Prefeitura garante exigir mais de regras construtivas
Não é preciso rodar muito pelas ruas do Bairro Buritis para ver que perigos de deslizamento rondam construções em toda parte. Se do alto das janelas dos edifícios que são erguidos o destaque são placas de “Vende-se”, embaixo, nas encostas abertas nos morros, é o colorido das lonas negras, azuis, brancas e amarelas que chamam a atenção. As coberturas plásticas são artifícios comuns para impedir que a água entre no solo pelo alto dos montes, faça o barranco pesar e ceder sobre as estruturas, vias e edificações vizinhas. “A prefeitura não vai deixar mais que essas situações se repitam. Estamos trabalhando para tornar mais seguras essas obras. Vamos tornar as regras de construções mais exigentes e cobrar mais responsabilidade de quem atesta a segurança da obra e de seu entorno”, avisou o secretário de Obras e Infraestrutura, Murilo Valadares.

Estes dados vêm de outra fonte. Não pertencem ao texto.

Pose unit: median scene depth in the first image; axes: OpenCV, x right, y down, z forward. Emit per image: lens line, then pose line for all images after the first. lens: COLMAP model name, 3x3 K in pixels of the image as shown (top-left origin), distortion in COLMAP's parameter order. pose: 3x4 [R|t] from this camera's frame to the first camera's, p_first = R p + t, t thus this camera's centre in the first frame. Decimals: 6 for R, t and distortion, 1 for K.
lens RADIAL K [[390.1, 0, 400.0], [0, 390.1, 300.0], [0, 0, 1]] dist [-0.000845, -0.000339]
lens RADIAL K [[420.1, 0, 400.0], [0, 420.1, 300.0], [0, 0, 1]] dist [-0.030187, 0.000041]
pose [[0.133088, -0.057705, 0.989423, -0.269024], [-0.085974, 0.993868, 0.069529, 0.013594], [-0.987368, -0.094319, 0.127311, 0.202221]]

A meio quarteirão dos escombros que rolaram por 50 metros morro abaixo quando o edifício Vale dos Buritis desmoronou semana passada, um outro condomínio com duas torres foi apontado pela Superintendência de Desenvolvimento da Capital (Sudecap) como área de risco. “São exemplos muito próximos que o Buritis apresenta, como também o Barreiro, Mangabeiras, Belvedere, Sion”, afirma o superintendente da Sudecap, Fernando Jannotti. Os prédios a que ele se referiu, na Rua Marco Aurélio de Miranda, foram erguidos no sopé de um morro íngreme. Parte da grama plantada em quadrados já cedeu expondo um barranco de barro vermelho lavado que se precipita para cima dos apartamentos. Uma lona azul é usada para tentar escoar rapidamente a água das chuvas para evitar danos e deslizamentos.
Os instrumentos que a prefeitura estuda aprimorar para tornar mais exigentes as regras de construções na capital, de acordo com a Sudecap e a Secretaria Municipal de Obras e Infraestrutura, seriam alterar o Código de Obras, tornando mais rígido o controle sobre as fundações das edificações e também a extensão da responsabilidade técnica de engenheiros para as estruturas do entorno da construção que estiver sendo feita. Hoje, para que um alvará de imóvel seja liberado, basta que o engenheiro assine um termo de responsabilidade técnica. A prefeitura não vistoria esse tipo de estrutura no processo de concessão de alvarás.